Seinem originellen Ansatz zum Trotz sind die Erkenntnisse, die er gewinnt, nicht neu. Dass Männer in ihrer Rolle wesentlich limitierter sind als sie selbst wissen. Dass Frauen emotional freier sind als Männer. Dass Männer ihre „weiblichen“, sprich anlehnungsbedürftigen Anteile nicht zulassen, weil sie fürchten, ihrer Männlichkeit verlustig zu gehen. Dass die Frau die biologische Urform ist. Dass dennoch auch Weiblichkeit ein Konstrukt ist. Dass Frau sich verbiegen muss, um in der männlich geformten Welt zu bestehen. Dass in der Sexualität erschreckende beiderseitige Unkenntnis herrscht, weil Mann und Frau zu wenig miteinander reden. Das alles, sorry, weiß, wen´s interessiert, schon lange. Nach einem nächtlichen Überfall auf „Christiane“, dessen er sich mit männlicher Kraft erwehren kann, geht Seidel immerhin auf: „Nein, wie es wirklich für eine Frau ist, weiß ich nicht.“

Das sehe ich auch so, denn: Haben Frauen wirklich keinen Leistungsdruck? (Wie bitte?!) Haben sie wirklich weniger zu tun als Männer, weil Männer ihnen die Türen aufhalten und heruntergefallene Handtaschen aufheben? (Wollen Sie uns verarschen?) Kann frau in High Heels dauerhaft schmerzlos wandeln? (Mitnichten!) Ist es wirklich so toll, dem zeitaufwändigen weiblichen Gepflegtheitsanspruch genügen zu müssen? (Wohl kaum.) Konkurrieren Frauen wirklich nicht miteinander? (Blödsinn!) Seidels Idealisierung der weiblichen Welt und vor allem seine Konzentration auf das Äußere ging mir über weite Strecken ziemlich auf die Nerven.

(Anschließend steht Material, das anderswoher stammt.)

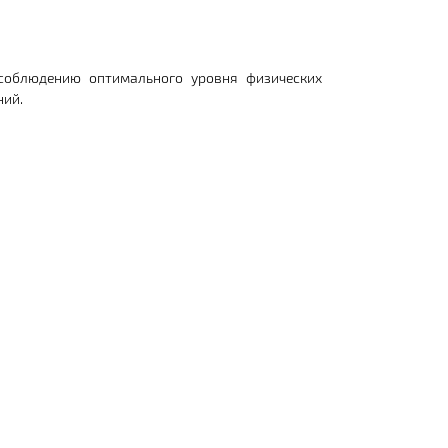
соблюдению оптимального уровня физических
ний.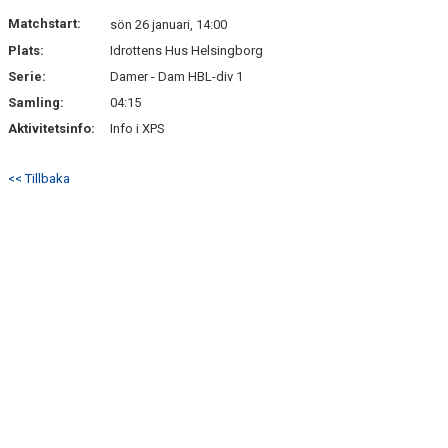
DOKUMENT
Matchstart:
sön 26 januari, 14:00
Plats:
Idrottens Hus Helsingborg
KONTAKT
Serie:
Damer - Dam HBL-div 1
Samling:
04:15
Aktivitetsinfo:
Info i XPS
<< Tillbaka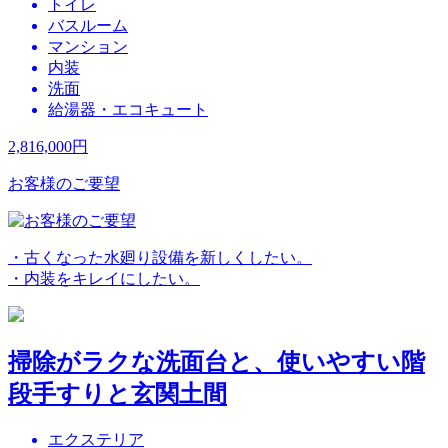
トイレ
バスルーム
マンション
内装
洗面
給湯器・エコキュート
2,816,000
円
お客様のご要望
・古くなった水廻り設備を新しくしたい。
・内装をキレイにしたい。
掃除がラクな洗面台と、使いやすい階
段手すりと玄関土間
エクステリア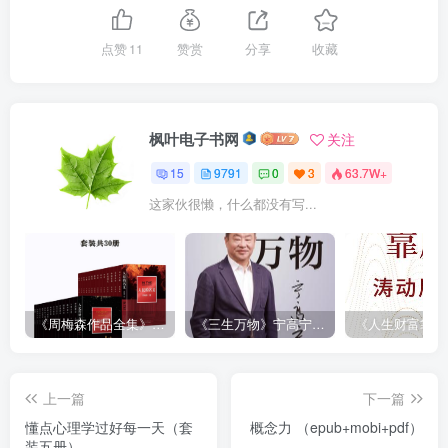
点赞
11
赞赏
分享
收藏
枫叶电子书网
关注
15
9791
0
3
63.7W+
这家伙很懒，什么都没有写...
《周梅森作品全集》[共30册]
《三生万物》宁高宁（epub+mobi+azw3+pdf）
上一篇
下一篇
懂点心理学过好每一天（套
概念力 （epub+mobi+pdf）
装五册）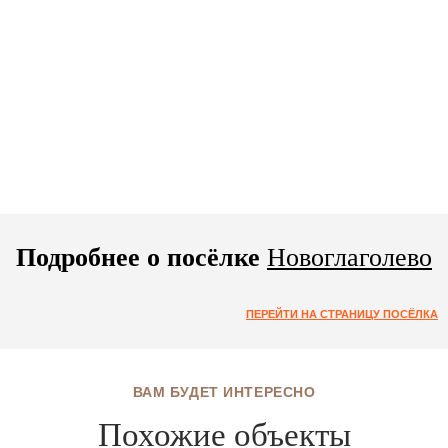
Подробнее о посёлке
Новоглаголево
ПЕРЕЙТИ НА СТРАНИЦУ ПОСЁЛКА
ВАМ БУДЕТ ИНТЕРЕСНО
Похожие объекты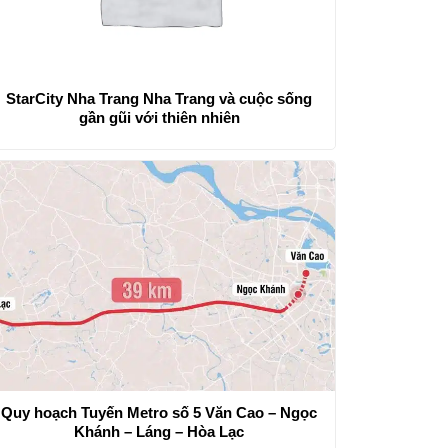
StarCity Nha Trang Nha Trang và cuộc sống
gần gũi với thiên nhiên
Quy hoạch Tuyến Metro số 5 Văn Cao – Ngọc
Khánh – Láng – Hòa Lạc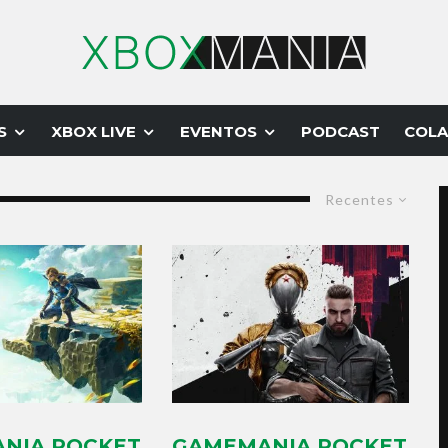
S
XBOX LIVE
EVENTOS
PODCAST
COLA
Recentes
NIA POCKET
GAMEMANIA POCKET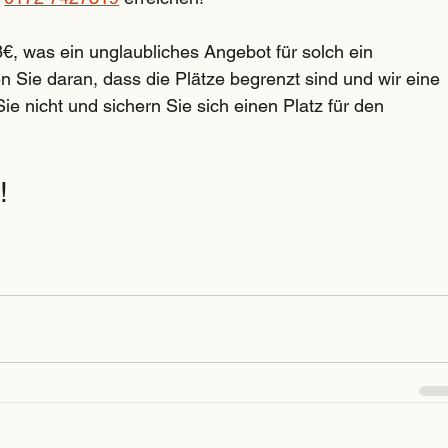
8€, was ein unglaubliches Angebot für solch ein 
ken Sie daran, dass die Plätze begrenzt sind und wir eine 
e nicht und sichern Sie sich einen Platz für den 
!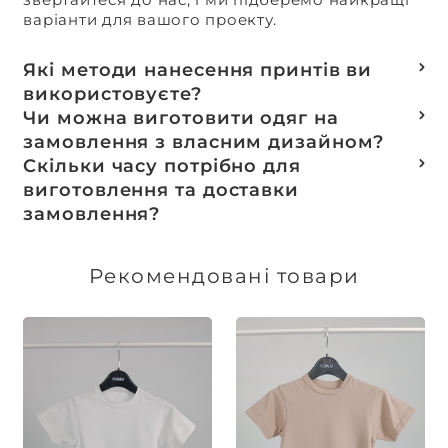
варіанти для вашого проекту.
Які методи нанесення принтів ви
використовуєте?
Термотранферний
Чи можна виготовити одяг на
Шовкотрафаретний
замовлення з власним дизайном?
DTF – друк
Так, ми спеціалізуємося на розробці колекцій
Скільки часу потрібно для
Машинна вишивка
та мерчу під ключ, цей процес включає підбір
виготовлення та доставки
тканин, розробку лекал, дизай та
замовлення?
завершується пошиттям готового виробу.
Доставка товарів зі складу, оплачених до 16:00,
здійснюється в той же день. Термін
Рекомендовані товари
виготовлення індивідуальних замовлень
обговорюється індивідуально.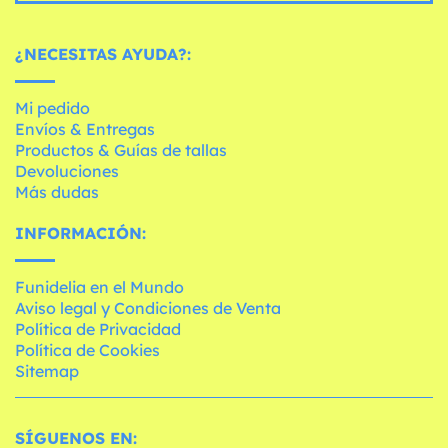
¿NECESITAS AYUDA?:
Mi pedido
Envíos & Entregas
Productos & Guías de tallas
Devoluciones
Más dudas
INFORMACIÓN:
Funidelia en el Mundo
Aviso legal y Condiciones de Venta
Política de Privacidad
Política de Cookies
Sitemap
SÍGUENOS EN: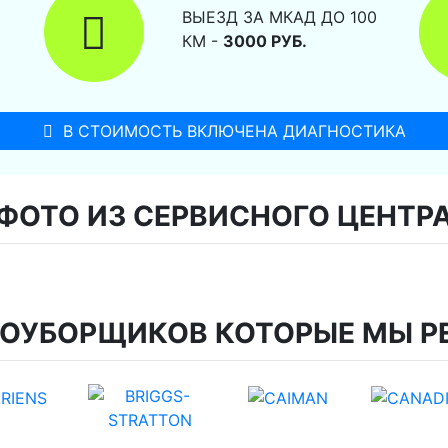
ВЫЕЗД ЗА МКАД ДО 100
КМ -
3000 РУБ.
В СТОИМОСТЬ ВКЛЮЧЕНА ДИАГНОСТИКА
ФОТО ИЗ СЕРВИСНОГО ЦЕНТР
ГОУБОРЩИКОВ КОТОРЫЕ МЫ Р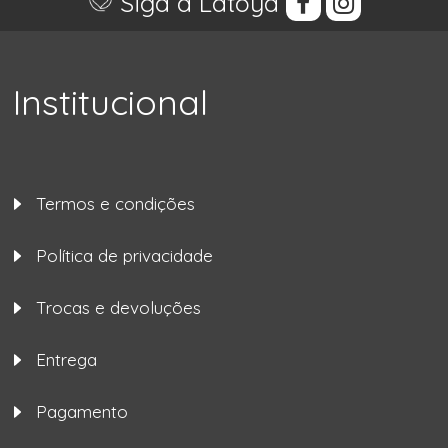
Siga a Latoya
Institucional
Termos e condições
Política de privacidade
Trocas e devoluções
Entrega
Pagamento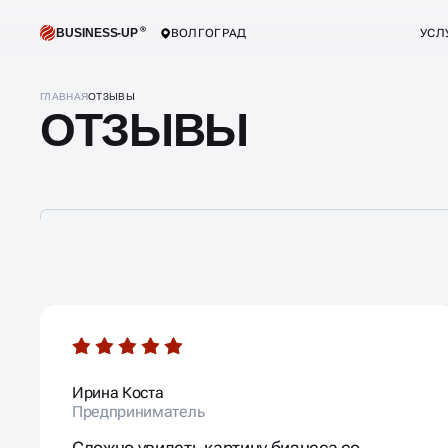
BUSINESS-UP
ВОЛГОГРАД
УСЛ
ГЛАВНАЯ
ОТЗЫВЫ
ОТЗЫВЫ
Ирина Коста
Предприниматель
Сложно увидеть картину бизнеса со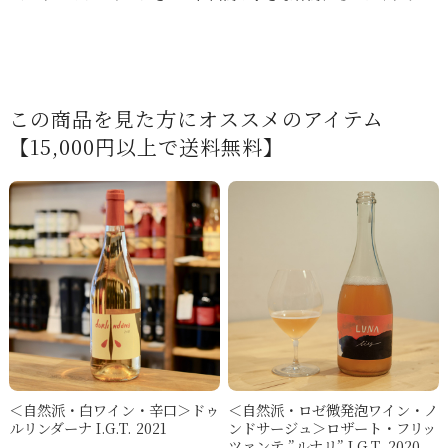
この商品を見た方にオススメのアイテム
【15,000円以上で送料無料】
＜自然派・白ワイン・辛口＞ドゥ
＜自然派・ロゼ微発泡ワイン・ノ
ルリンダーナ I.G.T. 2021
ンドサージュ＞ロザート・フリッ
ツァンテ ”ルナリ” I.G.T. 2020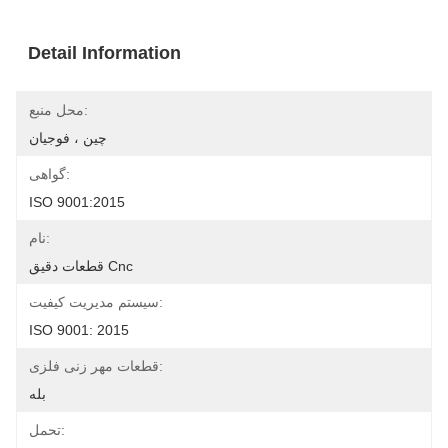
Detail Information
محل منبع:
چین ، فوجیان
گواهی:
ISO 9001:2015
نام:
قطعات دقیق Cnc
سیستم مدیریت کیفیت:
ISO 9001: 2015
قطعات مهر زنی فلزی:
بله
تحمل:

Am Ende deduziert Seidel Forderungen aus seinen Erfahrungen, die erstmal verwirren. Was soll das heißen, wenn er sagt, Männer sollten nicht mehr Anrecht auf Jobs haben als „den Umfang ihres gesellschaftlichen Anteils“? Meint er den demografischen Anteil? Der wäre 49 Prozent per 2009. (Wäre es der gesellschaftliche Anteil, z. B. 96 Prozent in Firmenvorständen per 2012, so würde der Status quo zementiert.) Geregelt werden soll dies von einer überparteilichen Frauenorganisation. Ein schöner Traum. Seidels Fazit: „Die Männer werden sich nie von allein bewegen. Sie werden immer ihr Spiel spielen.“

Erzählen Sie mir was Neues, Herr Seidel.